**What this task involves**
Copy, word for word, the portion of the video lamp guide between "Electric boxes usually" and "AC can tickle!", inclusive.

**Reading passage**
======

Adjustable Video Lamp




Introduction: Adjustable Video Lamp

About: Teaching and making electronics since - well I don't even know

If you shoot photos or videos, you know that you need ALL the light. A good video lamp must be adjustable - maybe you will need less light, or a little bit more warm white, less cold white. And sometimes some "color".

I decided to make my own lamp instead of buying one, because it's more fun and cheaper.

18 000 Lumen. That's a lot of light! But you can achieve this with average LED bulbs, if you use enough. 1600 Lumen per bulb, 6 cold white, 6 warm white. You can get the bulbs for $100-110, E27 sockets $20-30, assorted Wago pack $20, switches, wires, etc. for another $20. $200 tops. You can get 3600-5000 Lumen for the same price, if you buy a video lamp.

The goal is to have 4 switches, operating 2-2 and 4-4 bulbs, so you can turn on 0-2-4-6 bulbs. (0-3200-6400-9600 Lumen per warm/coldwhite "channel") A bit coarse, but totally okay for many applications.

I have some RGB LED bulbs, those cheap ones with IR remotes. They will be "always-on" since you can control them.


Steel hollow section, ~70 cm

15 E27 sockets

6 cold white LED bulbs

6 warm white LED bulbs

3 RGB LED bulbs

10 Wagos

plastic box

230V wire

Step 1: Boxing

I had some spare cable with a plug on one end, so I used it.

Electric boxes have nice prepared parts, where you can easily cut a not too big hole for your wire. No drilling needed! 3 Wago terminal blocks are needed this time - these will be our base!

⚠️Dumb Mistake Alert!⚠️

Electric boxes usually come with mounting holes/tabs for a reason. No one wants extra tension on the wires, so we will mount the box on something, no hanging! Mount either on the lamp's bar (horizontally) or on a pole (vertically) or somewhere else (you decide). It's a lot of work to re-wire the box just because "the other way" would be better!

Oh, and tie a knot on the wire to prevent slipping out. 110-230V AC can tickle!

Step 2: Wires

Get a cable stripper. It will be so much easier (and prettier) to work! And you will strip a LOT of wires. They will be ~40 cm long each.

======

Saved data entries
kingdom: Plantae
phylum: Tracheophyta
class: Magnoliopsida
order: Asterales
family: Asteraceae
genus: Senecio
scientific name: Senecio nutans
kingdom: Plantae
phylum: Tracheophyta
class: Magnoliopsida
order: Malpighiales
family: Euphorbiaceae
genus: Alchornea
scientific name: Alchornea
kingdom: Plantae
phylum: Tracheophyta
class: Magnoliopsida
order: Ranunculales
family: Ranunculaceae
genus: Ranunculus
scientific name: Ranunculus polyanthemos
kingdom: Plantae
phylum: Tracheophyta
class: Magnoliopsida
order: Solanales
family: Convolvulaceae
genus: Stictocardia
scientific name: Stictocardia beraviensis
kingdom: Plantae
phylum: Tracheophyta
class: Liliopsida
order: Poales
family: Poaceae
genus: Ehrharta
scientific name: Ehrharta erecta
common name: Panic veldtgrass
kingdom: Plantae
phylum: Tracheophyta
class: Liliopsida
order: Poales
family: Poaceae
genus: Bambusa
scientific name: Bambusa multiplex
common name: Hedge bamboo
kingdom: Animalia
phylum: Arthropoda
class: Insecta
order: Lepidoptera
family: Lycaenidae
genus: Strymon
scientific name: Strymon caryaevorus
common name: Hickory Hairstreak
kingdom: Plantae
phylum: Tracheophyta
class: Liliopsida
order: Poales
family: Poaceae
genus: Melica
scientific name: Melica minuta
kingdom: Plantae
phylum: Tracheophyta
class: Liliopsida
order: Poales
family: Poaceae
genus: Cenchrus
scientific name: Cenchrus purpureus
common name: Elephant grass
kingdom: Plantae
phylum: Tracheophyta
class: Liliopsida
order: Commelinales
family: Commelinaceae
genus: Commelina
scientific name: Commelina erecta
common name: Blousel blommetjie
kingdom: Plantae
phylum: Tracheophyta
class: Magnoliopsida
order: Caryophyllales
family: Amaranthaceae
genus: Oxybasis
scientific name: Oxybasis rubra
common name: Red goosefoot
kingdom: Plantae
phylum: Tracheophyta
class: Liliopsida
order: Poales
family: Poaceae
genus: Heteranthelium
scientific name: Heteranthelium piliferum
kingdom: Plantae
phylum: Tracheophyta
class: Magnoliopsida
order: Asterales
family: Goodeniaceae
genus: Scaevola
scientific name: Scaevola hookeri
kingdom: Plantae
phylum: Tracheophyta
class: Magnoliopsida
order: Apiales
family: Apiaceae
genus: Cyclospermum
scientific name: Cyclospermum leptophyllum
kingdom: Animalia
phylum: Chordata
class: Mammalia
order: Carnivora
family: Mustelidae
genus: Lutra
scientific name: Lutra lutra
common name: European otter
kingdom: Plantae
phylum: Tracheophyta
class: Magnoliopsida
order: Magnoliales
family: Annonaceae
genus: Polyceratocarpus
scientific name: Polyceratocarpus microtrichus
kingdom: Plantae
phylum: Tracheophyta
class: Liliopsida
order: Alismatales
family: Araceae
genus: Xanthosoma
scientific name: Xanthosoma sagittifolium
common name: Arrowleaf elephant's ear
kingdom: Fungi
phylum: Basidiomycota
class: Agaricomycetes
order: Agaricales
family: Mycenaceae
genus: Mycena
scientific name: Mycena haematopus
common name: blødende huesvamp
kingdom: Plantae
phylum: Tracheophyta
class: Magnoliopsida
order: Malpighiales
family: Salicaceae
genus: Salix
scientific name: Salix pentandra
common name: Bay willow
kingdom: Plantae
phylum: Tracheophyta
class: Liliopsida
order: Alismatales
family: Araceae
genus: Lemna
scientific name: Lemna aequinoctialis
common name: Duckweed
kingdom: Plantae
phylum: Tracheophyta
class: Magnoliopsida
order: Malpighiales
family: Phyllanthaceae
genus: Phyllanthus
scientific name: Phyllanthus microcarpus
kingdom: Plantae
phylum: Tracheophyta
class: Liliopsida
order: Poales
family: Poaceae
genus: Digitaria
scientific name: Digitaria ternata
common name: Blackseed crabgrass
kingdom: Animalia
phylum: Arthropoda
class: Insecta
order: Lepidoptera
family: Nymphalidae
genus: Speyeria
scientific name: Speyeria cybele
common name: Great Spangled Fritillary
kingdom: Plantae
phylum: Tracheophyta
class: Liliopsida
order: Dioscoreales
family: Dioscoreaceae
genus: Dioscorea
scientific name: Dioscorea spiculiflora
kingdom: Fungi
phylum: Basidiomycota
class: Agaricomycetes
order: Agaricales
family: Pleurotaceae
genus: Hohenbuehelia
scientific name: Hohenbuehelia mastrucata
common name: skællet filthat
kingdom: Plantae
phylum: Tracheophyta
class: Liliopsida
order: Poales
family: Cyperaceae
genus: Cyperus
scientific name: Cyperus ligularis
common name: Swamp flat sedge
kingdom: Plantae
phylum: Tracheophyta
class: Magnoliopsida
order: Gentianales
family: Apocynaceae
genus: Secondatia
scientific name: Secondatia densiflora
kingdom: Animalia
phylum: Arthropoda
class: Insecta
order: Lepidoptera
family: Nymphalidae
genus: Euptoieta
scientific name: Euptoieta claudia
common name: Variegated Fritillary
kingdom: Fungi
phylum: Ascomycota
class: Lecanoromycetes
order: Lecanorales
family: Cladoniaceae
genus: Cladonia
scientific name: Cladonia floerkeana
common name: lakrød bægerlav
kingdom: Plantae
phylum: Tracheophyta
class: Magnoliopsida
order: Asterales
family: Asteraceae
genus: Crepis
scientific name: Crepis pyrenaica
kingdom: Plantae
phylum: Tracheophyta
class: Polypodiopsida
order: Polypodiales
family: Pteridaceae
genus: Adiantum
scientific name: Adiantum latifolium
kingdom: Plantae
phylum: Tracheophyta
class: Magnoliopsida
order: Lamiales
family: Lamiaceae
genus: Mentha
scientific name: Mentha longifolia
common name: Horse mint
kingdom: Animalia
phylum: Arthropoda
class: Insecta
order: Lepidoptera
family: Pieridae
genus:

======

**Task response**
Electric boxes usually come with mounting holes/tabs for a reason. No one wants extra tension on the wires, so we will mount the box on something, no hanging! Mount either on the lamp's bar (horizontally) or on a pole (vertically) or somewhere else (you decide). It's a lot of work to re-wire the box just because "the other way" would be better!

Oh, and tie a knot on the wire to prevent slipping out. 110-230V AC can tickle!